6. Ce poème est donc marqué par le champ lexical de la poésie, qu’il s’agisse de
l’écriture ou du chant : « les mots que j’ai sans nombre / Répandus pour clamer le nom
de ma dame » (v.9-10), et « toutes les écritures / Où je lui donne un grand renom »
(v.12-13). L’anaphore du verbe « bénir » (v.1, 5, 9, 12), étymologiquement « dire du
bien » (bene et dicere), confirme que l’enjeu du poème est bien la célébration. Si dans
les deux quatrains, le poète met en valeur la naissance du sentiment amoureux, dans
les deux tercets il célèbre davantage la poésie que l’amour, comme le montre la pré-
sence du champ lexical de la poésie. Le poète se réjouit de pouvoir chanter l’amour et
magnifier celle qu’il aime.
3. La répétition de la formule « Bénis [soient] ... » peut faire penser à un chant religieux
ou à une prière, notamment à l’ Ave Maria, prière catholique adressée à la Vierge
Marie (« Vous êtes bénie entre toutes les femmes / Et Jésus, le fruit de vos entrailles,
est béni ».
En classe : révision sur la voix passive à partir de l’exemple des vers 3-4 « je fus atteint
/Par deux beaux yeux », le verbe « atteindre » est conjugué au passé simple passif, le
poète en employant la voix passive montre qu’il est victime de ce regard perçant et
qu’il ne peut rien faire pour lutter.
En complément :
• Le mot « Amour » est magnifié par la majuscule (v.6), par laquelle on peut
reconnaître qu’il s’agit d’une allégorie.
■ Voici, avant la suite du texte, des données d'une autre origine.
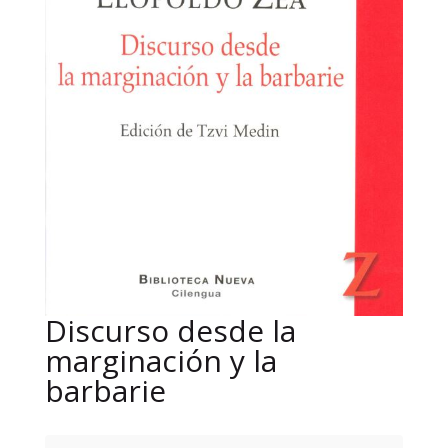
Discurso desde la
marginación y la
barbarie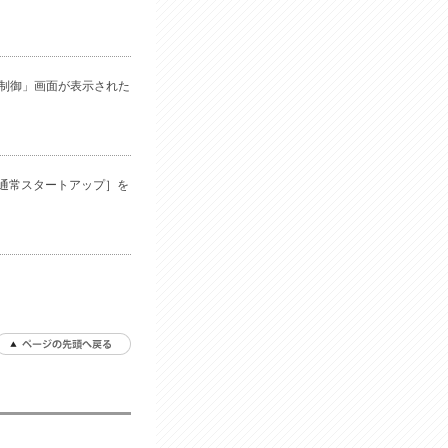
ト制御」画面が表示された
通常スタートアップ］を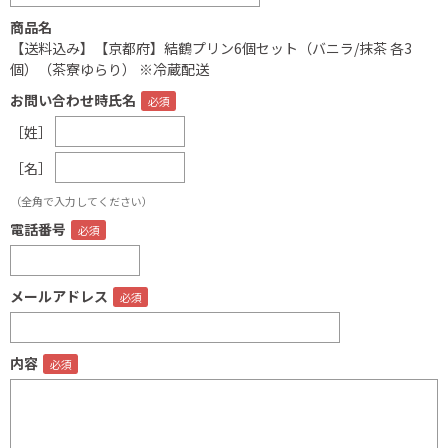
商品名
【送料込み】【京都府】結鶴プリン6個セット（バニラ/抹茶 各3
個）（茶寮ゆらり） ※冷蔵配送
お問い合わせ時氏名
［姓］
［名］
（全角で入力してください）
電話番号
メールアドレス
内容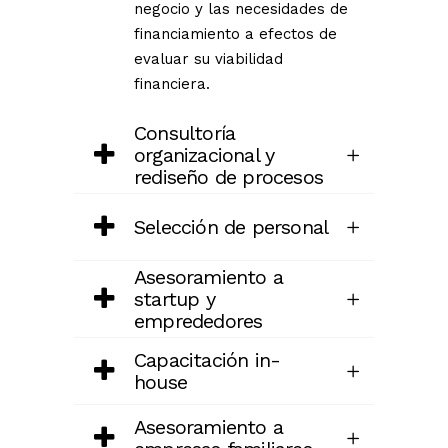
negocio y las necesidades de
financiamiento a efectos de
evaluar su viabilidad
financiera.
Consultoría
organizacional y
rediseño de procesos
Selección de personal
Asesoramiento a
startup y
emprededores
Capacitación in-
house
Asesoramiento a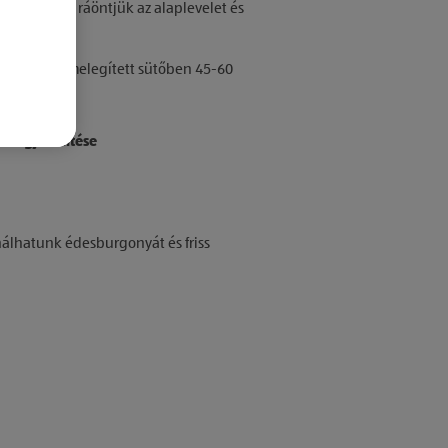
űszerekkel, ráöntjük az alaplevelet és
t.
00 fokra előmelegített sütőben 45-60
és megjelenítése
álhatunk édesburgonyát és friss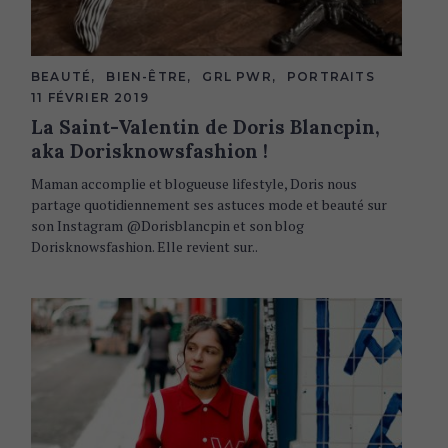
C
BEAUTÉ
BIEN-ÊTRE
GRL PWR
PORTRAITS
A
11 FÉVRIER 2019
T
E
La Saint-Valentin de Doris Blancpin,
G
aka Dorisknowsfashion !
O
R
I
Maman accomplie et blogueuse lifestyle, Doris nous
E
partage quotidiennement ses astuces mode et beauté sur
S
son Instagram @Dorisblancpin et son blog
Dorisknowsfashion. Elle revient sur..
• Pétrarque reprend ici la représentation traditionnelle du dieu Amour en poésie et en
peinture, à travers la mention de l’arc et des flèches (« Et son arc et ses traits », v.8).
Il s’inscrit en héritier de l’imaginaire antique et médiéval, tout en se réappropriant
cette représentation pour donner de l’amour l’image d’une blessure (« je fus
transpercé », v.8).
• Cette représentation est héritée de l’Antiquité. En effet, le dieu de l’amour dans la
mythologie romaine, Cupidon (Eros dans la mythologie grecque), est représenté
sous l’aspect d’un enfant, pourvu ou non d’ailes, armé d’un arc et d’un carquois
rempli de flèches, comme c’est le cas sur la miniature illustrant le Canzoniere.
• Le titre de la miniature du xvie siècle illustrant le Canzoniere de Pétrarque est «
Laure de Noves couronnant le poète Pétrarque ». Le cadre est bucolique, vert et
boisé : il s’agit d’un pré, traversé par une rivière ; la couleur dominante est le vert.
Comme l’indique le titre, la jeune femme représentée, qui est vêtue d’une robe et
dont les cheveux sont tressés, est Laure, la femme aimée par Pétraque, devenue la
muse de toute son œuvre. Derrière elle, vole le dieu Amour, représenté sous les
traits de Cupidon, avec des ailes, un arc et des flèches. Il tend son arc vers les deux
amants, soulignant ainsi qu’ils vont être touchés par la flèche du désir et tomber
amoureux. Enfin, Laure offre à Pétrarque une couronne dorée qui symbolise la gloire
du poète (comme la couronne de laurier).